:: Activity A ::
In the Flowers v Finlayson judgment below, what costs did the Legal Practitioners Disciplinary Tribunal order Mr Flowers to pay?

━━━

Flowers v Finlayson
[2021] SASCA 21
•9 April 2021
SUPREME COURT OF SOUTH AUSTRALIA
(Court of Appeal: Civil)
FLOWERS v FINLAYSON
[2021] SASCA 21
Judgment of the Court of Appeal (ex tempore)
(The Honourable Justice Doyle and the Honourable Justice Bleby)
9 April 2021
PROCEDURE - CIVIL PROCEEDINGS IN STATE AND TERRITORY COURTS - COSTS - TAXATION AND OTHER FORMS OF ASSESSMENT
PROCEDURE - CIVIL PROCEEDINGS IN STATE AND TERRITORY COURTS - COSTS - GENERAL RULE: COSTS FOLLOW EVENT
APPEAL AND NEW TRIAL - APPEAL - GENERAL PRINCIPLES - RIGHT OF APPEAL
This judgment concerns various matters that have arisen in connection with appeals filed on behalf of Mr Flowers.
Mr Finlayson is a legal practitioner who, for a period, represented Mr Flowers in proceedings in which he was involved in the Family Court. Mr Flowers subsequently complained to the Legal Profession Conduct Commissioner about Mr Finlayson’s conduct in connection with these proceedings. The Commissioner dismissed this complaint, but Mr Flowers then prosecuted a private complaint before the Legal Practitioners Disciplinary Tribunal. The Tribunal dismissed all charges, and ordered that Mr Flowers pay Mr Finlayson’s costs of and incidental to the Tribunal proceedings.

━━━

:: Activity B ::
Print every row of the page-level text extractions below, unchanged and in the same order.

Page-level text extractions
━━━

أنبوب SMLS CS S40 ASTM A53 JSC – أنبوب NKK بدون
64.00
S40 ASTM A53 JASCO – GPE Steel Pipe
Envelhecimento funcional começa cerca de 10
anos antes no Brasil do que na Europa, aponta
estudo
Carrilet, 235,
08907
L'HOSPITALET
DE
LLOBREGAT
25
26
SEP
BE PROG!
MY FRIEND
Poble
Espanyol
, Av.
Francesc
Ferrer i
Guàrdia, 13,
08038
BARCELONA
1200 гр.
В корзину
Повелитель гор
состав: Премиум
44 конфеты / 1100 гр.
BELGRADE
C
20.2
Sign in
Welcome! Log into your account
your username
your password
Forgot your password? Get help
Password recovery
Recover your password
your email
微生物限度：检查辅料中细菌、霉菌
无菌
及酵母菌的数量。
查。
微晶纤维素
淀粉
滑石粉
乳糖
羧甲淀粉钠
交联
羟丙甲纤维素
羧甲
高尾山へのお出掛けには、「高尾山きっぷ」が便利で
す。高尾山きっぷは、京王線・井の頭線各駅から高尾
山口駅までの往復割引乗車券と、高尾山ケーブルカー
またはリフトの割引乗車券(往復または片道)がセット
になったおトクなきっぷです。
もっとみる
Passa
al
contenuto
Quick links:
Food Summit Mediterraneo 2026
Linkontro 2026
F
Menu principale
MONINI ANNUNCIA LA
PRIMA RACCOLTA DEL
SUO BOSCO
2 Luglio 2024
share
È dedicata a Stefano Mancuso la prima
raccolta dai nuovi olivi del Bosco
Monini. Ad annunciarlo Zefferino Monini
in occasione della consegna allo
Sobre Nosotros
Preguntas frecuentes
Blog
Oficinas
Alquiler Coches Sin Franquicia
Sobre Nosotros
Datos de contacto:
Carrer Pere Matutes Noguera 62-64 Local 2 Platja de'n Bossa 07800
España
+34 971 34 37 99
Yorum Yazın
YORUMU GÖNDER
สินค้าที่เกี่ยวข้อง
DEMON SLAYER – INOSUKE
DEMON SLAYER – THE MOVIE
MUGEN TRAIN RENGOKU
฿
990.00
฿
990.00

━━━

:: Expected answer A ::
Mr Finlayson's costs of and incidental to the Tribunal proceedings.

:: Expected answer B ::
أنبوب SMLS CS S40 ASTM A53 JSC – أنبوب NKK بدون
64.00
S40 ASTM A53 JASCO – GPE Steel Pipe
Envelhecimento funcional começa cerca de 10
anos antes no Brasil do que na Europa, aponta
estudo
Carrilet, 235,
08907
L'HOSPITALET
DE
LLOBREGAT
25
26
SEP
BE PROG!
MY FRIEND
Poble
Espanyol
, Av.
Francesc
Ferrer i
Guàrdia, 13,
08038
BARCELONA
1200 гр.
В корзину
Повелитель гор
состав: Премиум
44 конфеты / 1100 гр.
BELGRADE
C
20.2
Sign in
Welcome! Log into your account
your username
your password
Forgot your password? Get help
Password recovery
Recover your password
your email
微生物限度：检查辅料中细菌、霉菌
无菌
及酵母菌的数量。
查。
微晶纤维素
淀粉
滑石粉
乳糖
羧甲淀粉钠
交联
羟丙甲纤维素
羧甲
高尾山へのお出掛けには、「高尾山きっぷ」が便利で
す。高尾山きっぷは、京王線・井の頭線各駅から高尾
山口駅までの往復割引乗車券と、高尾山ケーブルカー
またはリフトの割引乗車券(往復または片道)がセット
になったおトクなきっぷです。
もっとみる
Passa
al
contenuto
Quick links:
Food Summit Mediterraneo 2026
Linkontro 2026
F
Menu principale
MONINI ANNUNCIA LA
PRIMA RACCOLTA DEL
SUO BOSCO
2 Luglio 2024
share
È dedicata a Stefano Mancuso la prima
raccolta dai nuovi olivi del Bosco
Monini. Ad annunciarlo Zefferino Monini
in occasione della consegna allo
Sobre Nosotros
Preguntas frecuentes
Blog
Oficinas
Alquiler Coches Sin Franquicia
Sobre Nosotros
Datos de contacto:
Carrer Pere Matutes Noguera 62-64 Local 2 Platja de'n Bossa 07800
España
+34 971 34 37 99
Yorum Yazın
YORUMU GÖNDER
สินค้าที่เกี่ยวข้อง
DEMON SLAYER – INOSUKE
DEMON SLAYER – THE MOVIE
MUGEN TRAIN RENGOKU
฿
990.00
฿
990.00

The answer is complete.